In data warehousing, we can use Hadoop as staging area. Or we can use it for the main data store with SQL query (using Hive). We can also use Hadoop to backup the data warehouse.
Hadoop usage in data warehousing:
a) As staging area
b) Data store with SQL query
c) To backup the DW
I do not think that in point b) above, Hadoop will be able to replace relational databases in the main stream. In some cases where it is a huge table with specific query, yes. For for analysing big data, yes. But not for everything / general storage. Both SMP and MPP RDBMS such as Oracle, SQL Server, DB/2, Teradata & Netezza will still be used as the main store of data warehouses. Of course columnar DB will still be an important part of data warehousing, be it Hadoop based (e.g. HBase) or not.
I agree with Ralph Kimball (link) and Amr Awadallah and Dan Graham from Cloudera and Teradata (link) that Hadoop and RDBMS will co-exist in data warehousing and they will complement each other.

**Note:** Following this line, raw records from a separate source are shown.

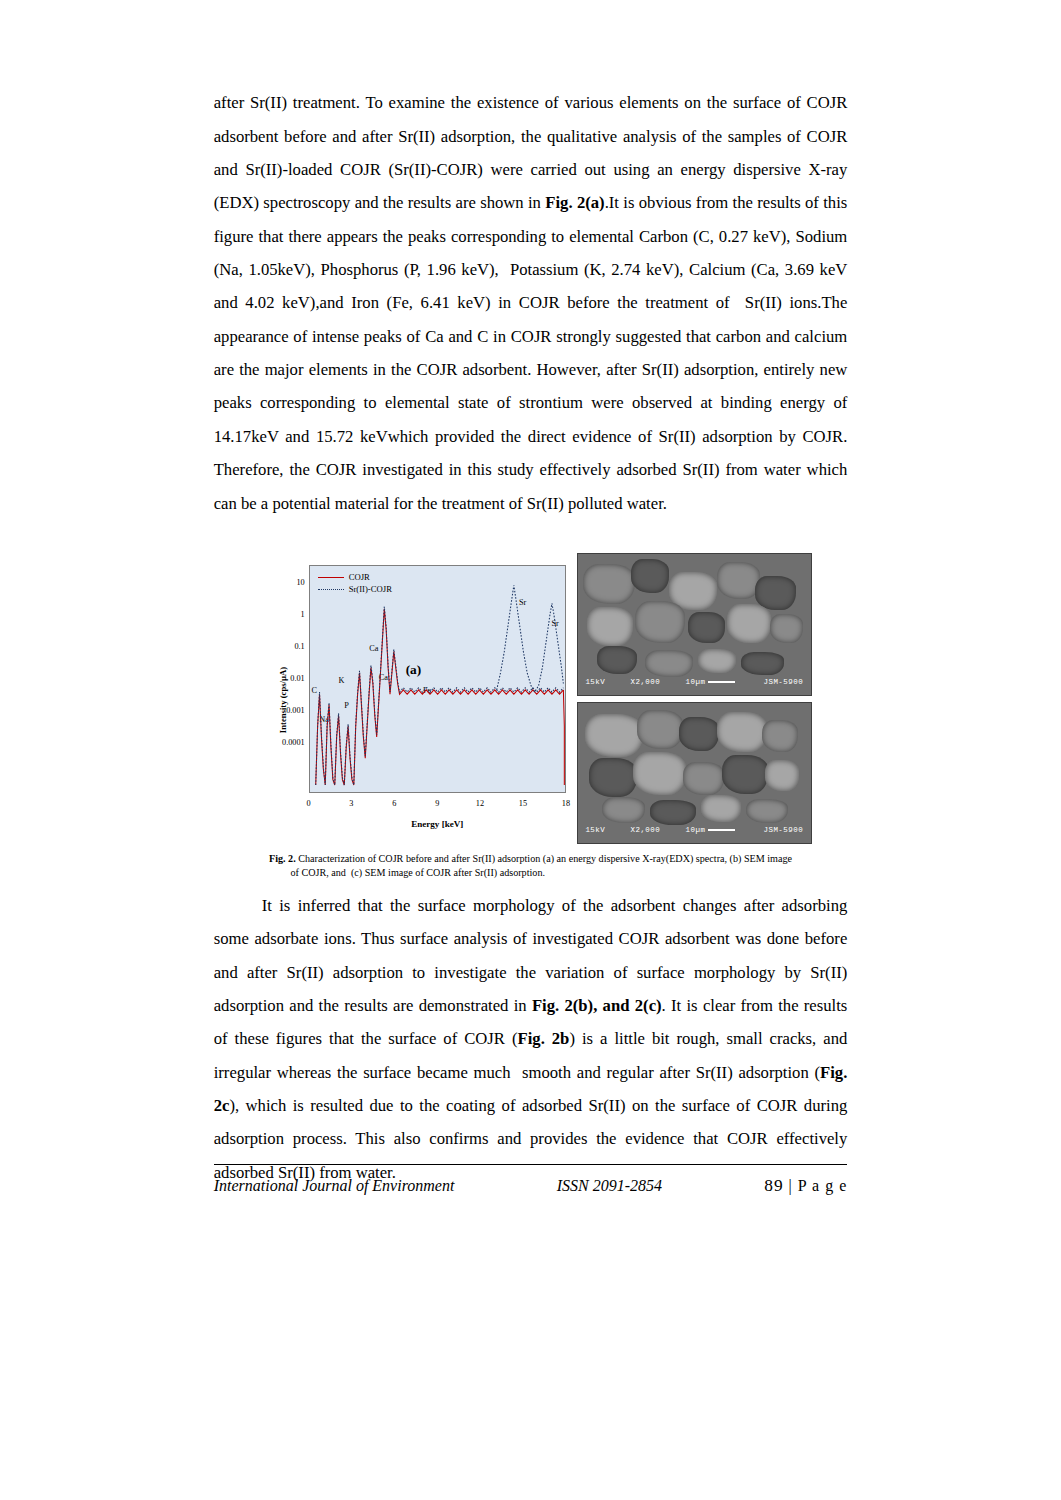after Sr(II) treatment. To examine the existence of various elements on the surface of COJR adsorbent before and after Sr(II) adsorption, the qualitative analysis of the samples of COJR and Sr(II)-loaded COJR (Sr(II)-COJR) were carried out using an energy dispersive X-ray (EDX) spectroscopy and the results are shown in Fig. 2(a).It is obvious from the results of this figure that there appears the peaks corresponding to elemental Carbon (C, 0.27 keV), Sodium (Na, 1.05keV), Phosphorus (P, 1.96 keV), Potassium (K, 2.74 keV), Calcium (Ca, 3.69 keV and 4.02 keV),and Iron (Fe, 6.41 keV) in COJR before the treatment of Sr(II) ions.The appearance of intense peaks of Ca and C in COJR strongly suggested that carbon and calcium are the major elements in the COJR adsorbent. However, after Sr(II) adsorption, entirely new peaks corresponding to elemental state of strontium were observed at binding energy of 14.17keV and 15.72 keVwhich provided the direct evidence of Sr(II) adsorption by COJR. Therefore, the COJR investigated in this study effectively adsorbed Sr(II) from water which can be a potential material for the treatment of Sr(II) polluted water.
Intensity (cps/µA)
10 1 0.1 0.01 0.001 0.0001
COJR
Sr(II)-COJR
(a)
C Na K P Ca Ca Fe Sr Sr
0 3 6 9 12 15 18
Energy [keV]
(b)
15kV X2,000 10µm JSM-5900
(c)
15kV X2,000 10µm JSM-5900
Fig. 2. Characterization of COJR before and after Sr(II) adsorption (a) an energy dispersive X-ray(EDX) spectra, (b) SEM image of COJR, and (c) SEM image of COJR after Sr(II) adsorption.
It is inferred that the surface morphology of the adsorbent changes after adsorbing some adsorbate ions. Thus surface analysis of investigated COJR adsorbent was done before and after Sr(II) adsorption to investigate the variation of surface morphology by Sr(II) adsorption and the results are demonstrated in Fig. 2(b), and 2(c). It is clear from the results of these figures that the surface of COJR (Fig. 2b) is a little bit rough, small cracks, and irregular whereas the surface became much smooth and regular after Sr(II) adsorption (Fig. 2c), which is resulted due to the coating of adsorbed Sr(II) on the surface of COJR during adsorption process. This also confirms and provides the evidence that COJR effectively adsorbed Sr(II) from water.
International Journal of Environment ISSN 2091-2854 89 | P a g e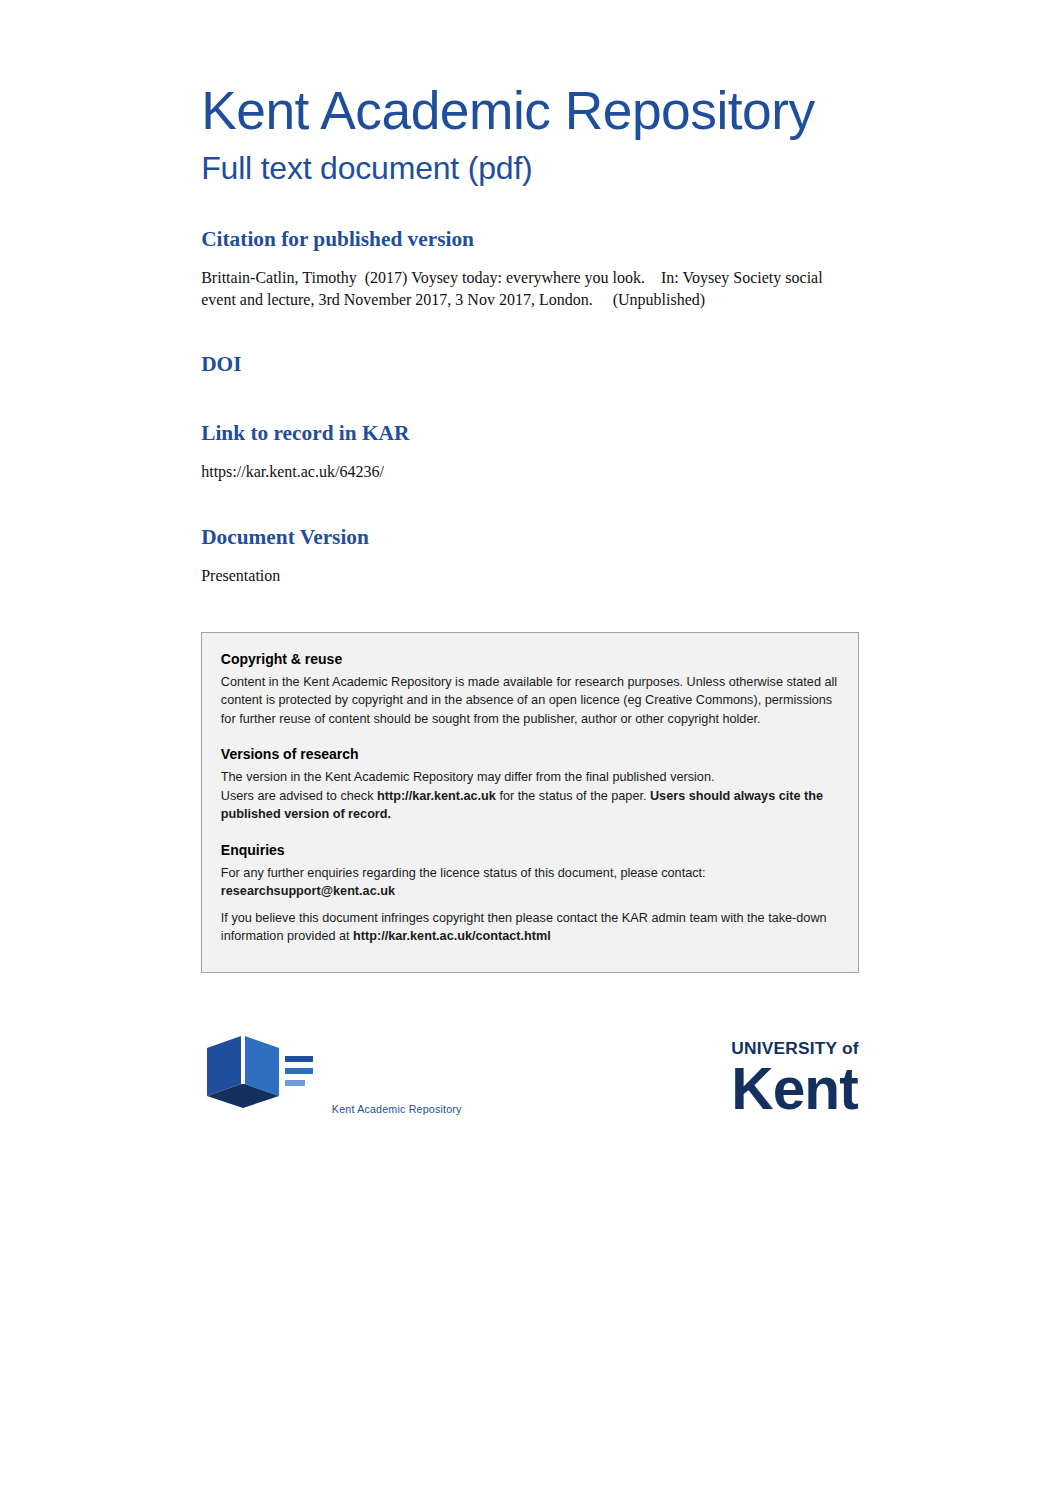Kent Academic Repository
Full text document (pdf)
Citation for published version
Brittain-Catlin, Timothy (2017) Voysey today: everywhere you look. In: Voysey Society social event and lecture, 3rd November 2017, 3 Nov 2017, London. (Unpublished)
DOI
Link to record in KAR
https://kar.kent.ac.uk/64236/
Document Version
Presentation
Copyright & reuse
Content in the Kent Academic Repository is made available for research purposes. Unless otherwise stated all content is protected by copyright and in the absence of an open licence (eg Creative Commons), permissions for further reuse of content should be sought from the publisher, author or other copyright holder.
Versions of research
The version in the Kent Academic Repository may differ from the final published version.
Users are advised to check http://kar.kent.ac.uk for the status of the paper. Users should always cite the published version of record.
Enquiries
For any further enquiries regarding the licence status of this document, please contact:
researchsupport@kent.ac.uk
If you believe this document infringes copyright then please contact the KAR admin team with the take-down information provided at http://kar.kent.ac.uk/contact.html
Kent Academic Repository
UNIVERSITY of Kent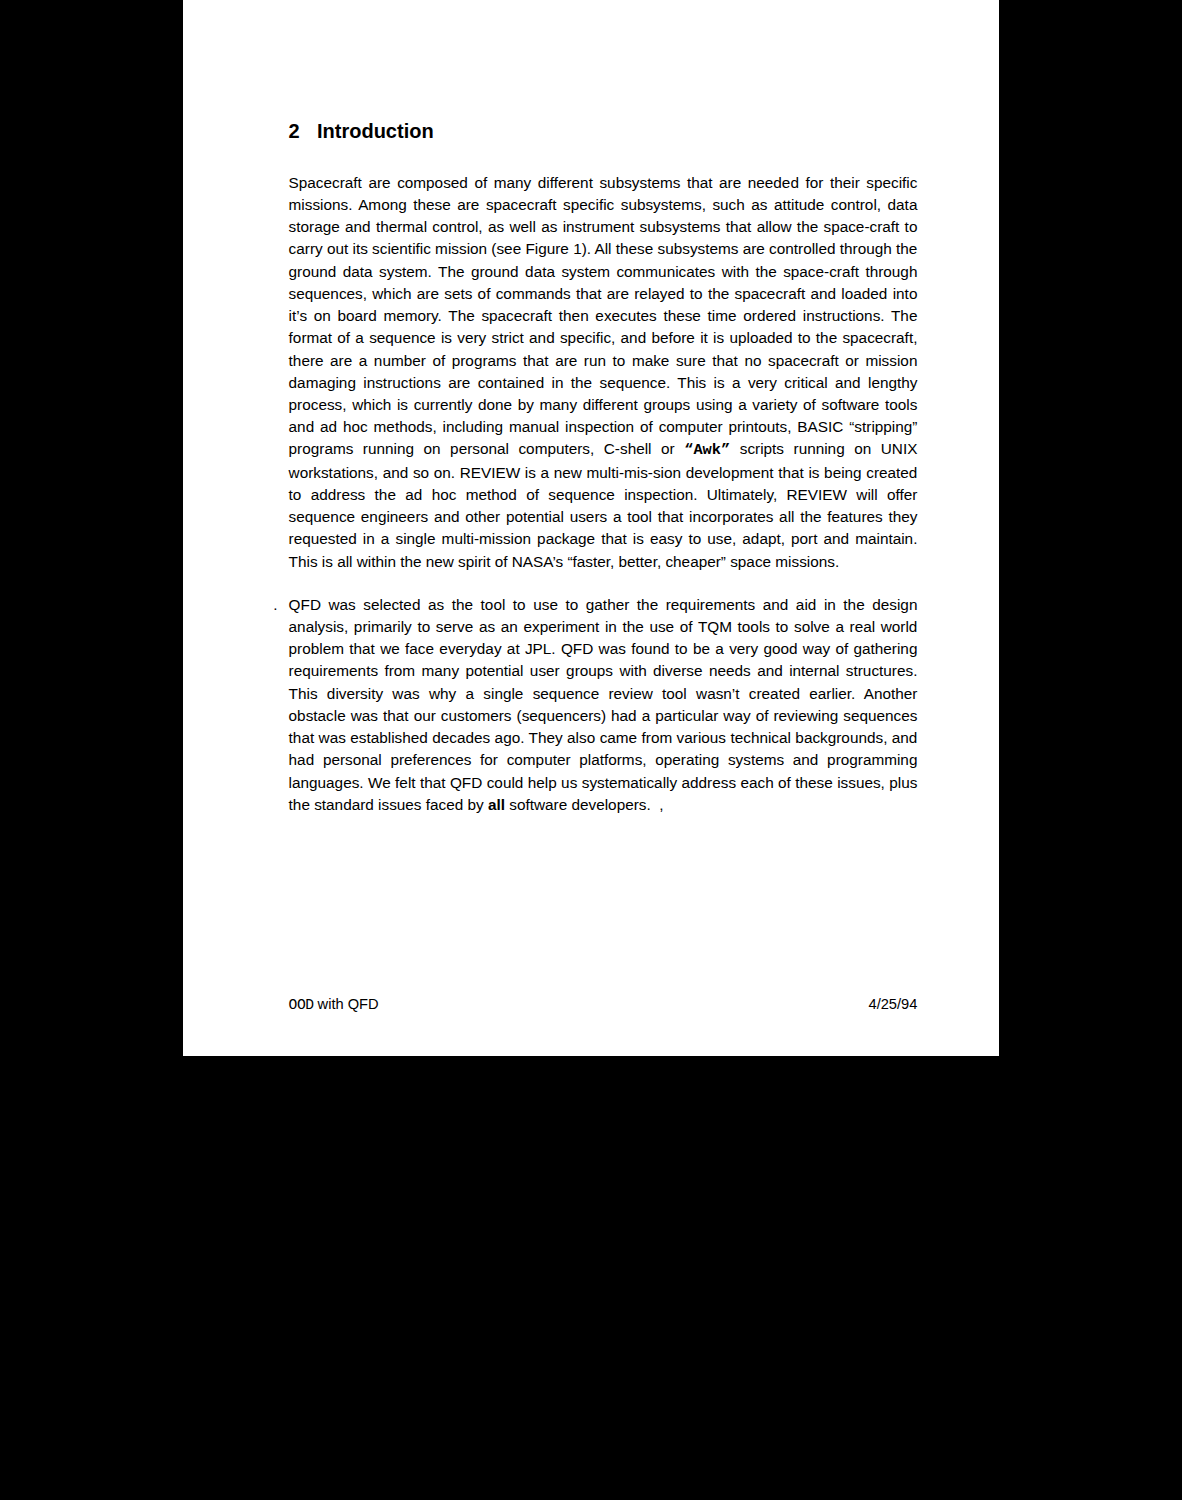2 Introduction
Spacecraft are composed of many different subsystems that are needed for their specific missions. Among these are spacecraft specific subsystems, such as attitude control, data storage and thermal control, as well as instrument subsystems that allow the space-craft to carry out its scientific mission (see Figure 1). All these subsystems are controlled through the ground data system. The ground data system communicates with the space-craft through sequences, which are sets of commands that are relayed to the spacecraft and loaded into it’s on board memory. The spacecraft then executes these time ordered instructions. The format of a sequence is very strict and specific, and before it is uploaded to the spacecraft, there are a number of programs that are run to make sure that no spacecraft or mission damaging instructions are contained in the sequence. This is a very critical and lengthy process, which is currently done by many different groups using a variety of software tools and ad hoc methods, including manual inspection of computer printouts, BASIC “stripping” programs running on personal computers, C-shell or “Awk” scripts running on UNIX workstations, and so on. REVIEW is a new multi-mis-sion development that is being created to address the ad hoc method of sequence inspection. Ultimately, REVIEW will offer sequence engineers and other potential users a tool that incorporates all the features they requested in a single multi-mission package that is easy to use, adapt, port and maintain. This is all within the new spirit of NASA’s “faster, better, cheaper” space missions.
QFD was selected as the tool to use to gather the requirements and aid in the design analysis, primarily to serve as an experiment in the use of TQM tools to solve a real world problem that we face everyday at JPL. QFD was found to be a very good way of gathering requirements from many potential user groups with diverse needs and internal structures. This diversity was why a single sequence review tool wasn’t created earlier. Another obstacle was that our customers (sequencers) had a particular way of reviewing sequences that was established decades ago. They also came from various technical backgrounds, and had personal preferences for computer platforms, operating systems and programming languages. We felt that QFD could help us systematically address each of these issues, plus the standard issues faced by all software developers. ,
OOD with QFD 4/25/94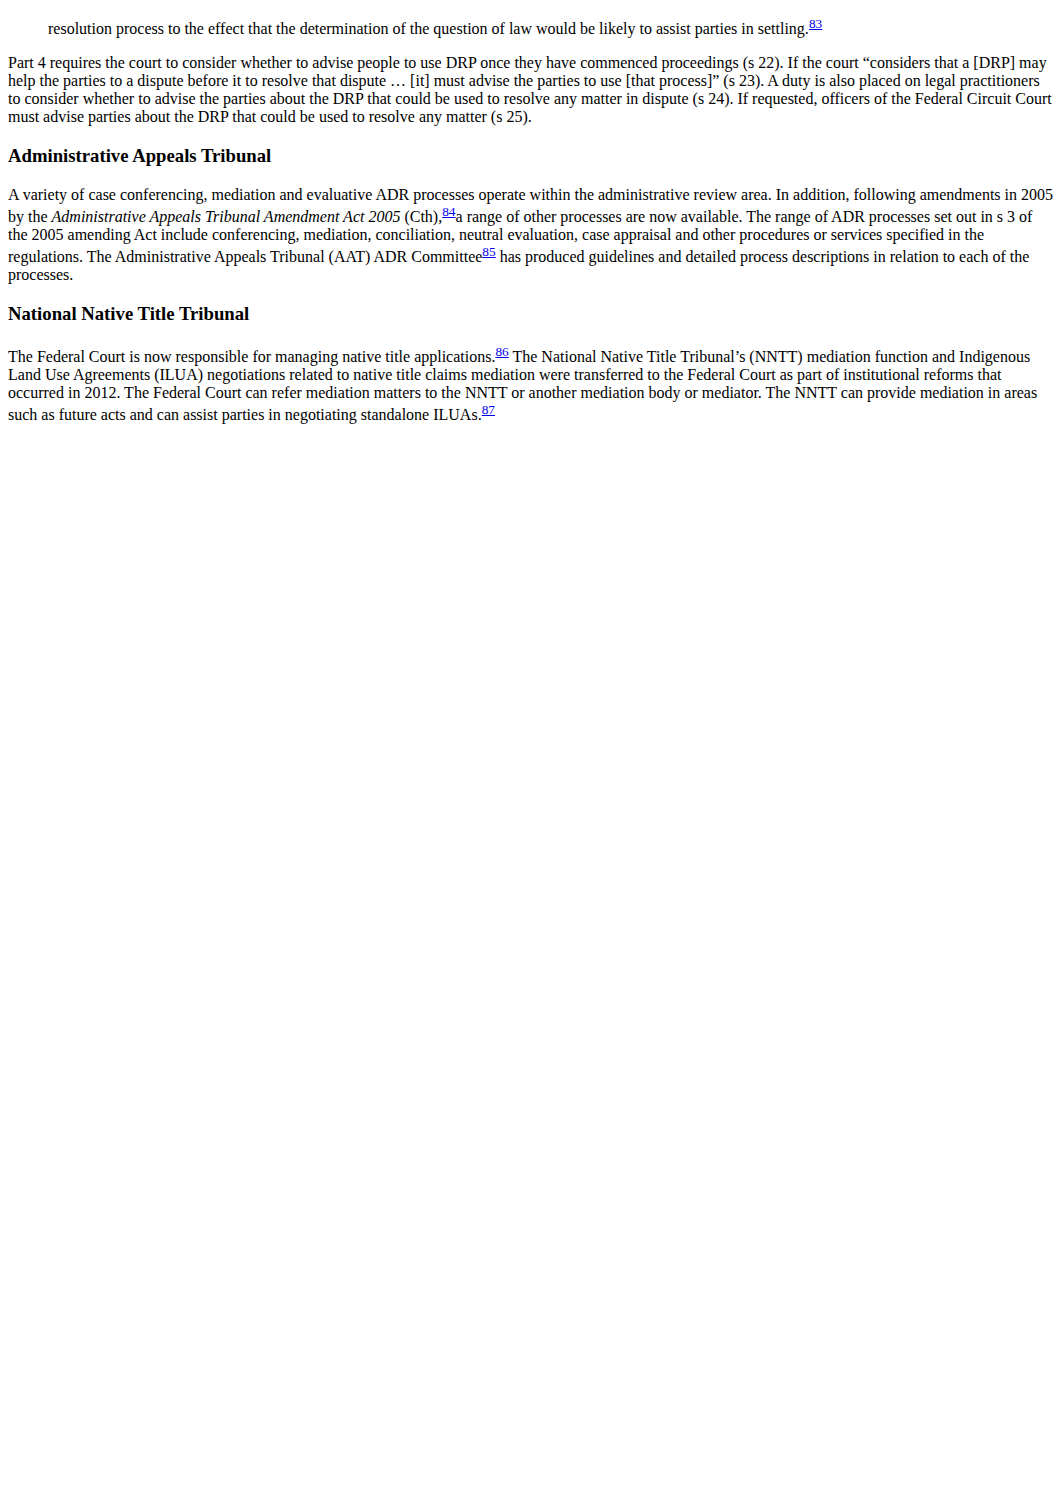resolution process to the effect that the determination of the question of law would be likely to assist parties in settling.83
Part 4 requires the court to consider whether to advise people to use DRP once they have commenced proceedings (s 22). If the court “considers that a [DRP] may help the parties to a dispute before it to resolve that dispute … [it] must advise the parties to use [that process]” (s 23). A duty is also placed on legal practitioners to consider whether to advise the parties about the DRP that could be used to resolve any matter in dispute (s 24). If requested, officers of the Federal Circuit Court must advise parties about the DRP that could be used to resolve any matter (s 25).
Administrative Appeals Tribunal
A variety of case conferencing, mediation and evaluative ADR processes operate within the administrative review area. In addition, following amendments in 2005 by the Administrative Appeals Tribunal Amendment Act 2005 (Cth),84a range of other processes are now available. The range of ADR processes set out in s 3 of the 2005 amending Act include conferencing, mediation, conciliation, neutral evaluation, case appraisal and other procedures or services specified in the regulations. The Administrative Appeals Tribunal (AAT) ADR Committee85 has produced guidelines and detailed process descriptions in relation to each of the processes.
National Native Title Tribunal
The Federal Court is now responsible for managing native title applications.86 The National Native Title Tribunal’s (NNTT) mediation function and Indigenous Land Use Agreements (ILUA) negotiations related to native title claims mediation were transferred to the Federal Court as part of institutional reforms that occurred in 2012. The Federal Court can refer mediation matters to the NNTT or another mediation body or mediator. The NNTT can provide mediation in areas such as future acts and can assist parties in negotiating standalone ILUAs.87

Hadoop is particularly suitable in big data analytics, for example the use cases that Ralph Kimball wrote in his article (link). Unlike RDBMS, Hadoop can not do transaction processing. Hadoop only support primitive SQL, through Hive. The main advantages of Hadoop over RDBMS are: a) excellent speed for searching data, and b) we don’t need to structure the data. I still can’t understand/accept this paradigm shift. How come we don’t need data modelling anymore?
MapReduce is a method for processing large data by splitting the data into smaller parts and giving the parts into many nodes. Each nodes process the data independently in parallel, then give the results back to the node which gave the task, which will then combine the results.
If we use HDFS (see below), the higher nodes know what data the lower nodes have. This way, the amount of traffic is greatly reduced, because the lower nodes only receive the data suitable for them.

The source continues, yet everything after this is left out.